Reportagens 31.08.2022

Quando falta absorvente

Mulheres se sentem constrangidas e recorrem a formas alternativas para conter o sangue da menstruação

por Júlia Lima

Uma mulher gasta em média R$ 18 com absorventes por ciclo menstrual. Se ela for mãe e tiver uma filha, por exemplo, o montante dobra. O custo pode passar dos R$ 10 mil ao longo da vida. Mas nem todas as mulheres têm esse dinheiro, ainda mais em famílias cuja renda é de um salário mínimo ou que recebem o Auxílio Brasil.


28% Das mulheres de baixa renda têm dificuldade para comprar absorvente

1 em cada 4 meninas brasileiras deixa de ir à escola por falta dos itens de higiene no período menstrual. Com isso, elas chegam a perder 45 dias do ano letivo

Uma pesquisa de uma marca de absorventes indica que 28% das mulheres de baixa renda são afetadas diretamente por essa carência. Como elas nem sempre têm acesso aos produtos de higiene íntima devido às dificuldades financeiras, acabam recorrendo a formas alternativas e inadequadas para conter o sangue da menstruação — como miolo de pão, jornal, sacolas etc.

Essa situação pode ser definida como “pobreza menstrual”, e ocorre quando uma menina ou mulher não tem acesso a itens de higiene, como absorvente, sabonete, água e papel, ou vive sem saneamento básico. O estudo também diz que uma em cada quatro meninas deixa de ir à escola por falta dos itens de higiene no período menstrual. Em média, são 45 dias de falta no ano letivo.

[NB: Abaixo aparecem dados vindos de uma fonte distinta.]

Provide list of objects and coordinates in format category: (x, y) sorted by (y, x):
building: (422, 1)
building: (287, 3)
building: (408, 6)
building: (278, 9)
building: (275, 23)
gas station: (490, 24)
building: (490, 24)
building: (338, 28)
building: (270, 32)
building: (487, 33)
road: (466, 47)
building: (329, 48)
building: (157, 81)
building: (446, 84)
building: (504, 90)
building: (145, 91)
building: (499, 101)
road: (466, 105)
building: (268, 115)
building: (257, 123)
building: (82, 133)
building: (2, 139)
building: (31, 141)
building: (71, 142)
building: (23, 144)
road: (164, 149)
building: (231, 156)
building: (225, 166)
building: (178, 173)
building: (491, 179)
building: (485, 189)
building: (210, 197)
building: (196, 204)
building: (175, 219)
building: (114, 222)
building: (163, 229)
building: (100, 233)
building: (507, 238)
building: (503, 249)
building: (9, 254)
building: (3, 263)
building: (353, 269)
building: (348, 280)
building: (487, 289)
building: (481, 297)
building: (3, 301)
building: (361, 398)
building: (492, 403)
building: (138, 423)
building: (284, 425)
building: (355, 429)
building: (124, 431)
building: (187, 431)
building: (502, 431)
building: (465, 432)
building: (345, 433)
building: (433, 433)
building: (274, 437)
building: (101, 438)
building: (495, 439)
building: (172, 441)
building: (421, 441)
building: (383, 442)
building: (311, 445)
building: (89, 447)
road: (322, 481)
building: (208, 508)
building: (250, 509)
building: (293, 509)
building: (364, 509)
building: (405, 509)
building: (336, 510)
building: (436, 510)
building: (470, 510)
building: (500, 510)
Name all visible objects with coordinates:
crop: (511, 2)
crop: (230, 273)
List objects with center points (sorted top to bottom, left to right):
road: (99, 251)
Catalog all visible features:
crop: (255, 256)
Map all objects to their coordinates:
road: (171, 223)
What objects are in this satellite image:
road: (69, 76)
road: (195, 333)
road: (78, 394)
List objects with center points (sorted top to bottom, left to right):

“Elas se sentem violentadas porque às vezes tem uma mancha ali na roupa e alguém aponta, olha torto, faz cara de nojo”, diz a psicóloga Maíra Rodrigues, da UBS Paraisópolis 2. Isso traz impactos à saúde mental de mulheres e meninas. “Elas ficam com baixa autoestima porque se sentem constrangidas em falar que não têm o básico para a higiene.”

Outro estudo, do Fundo das Nações Unidas para a Infância (Unicef), aponta que, no Brasil, são 713 mil meninas sem acesso a banheiro ou chuveiro em seu domicílio e mais de 4 milhões sem acesso a recursos de cuidado menstrual nas escolas.

Problemas e soluções

Sem acesso a itens básicos de higiene, mulheres e meninas podem ter sérios problemas de saúde, explica a ginecologista Vanessa Alvarenga, do Hospital Israelita Albert Einstein. “Pode haver infecções como candidíase, hepatite, cistite, infecções renais. Se as infecções forem persistentes, pode haver lesões na pele.”


Foi a partir de relatos que ouvia diariamente das mulheres de Paraisópolis que Flávia Rodrigues, 24 anos, presidente da Associação das Mulheres de Paraisópolis (AMP), criou a campanha “Meu Fluxo Livre”, que doa kits de higiene pessoal para as mulheres da favela em situação de vulnerabilidade social.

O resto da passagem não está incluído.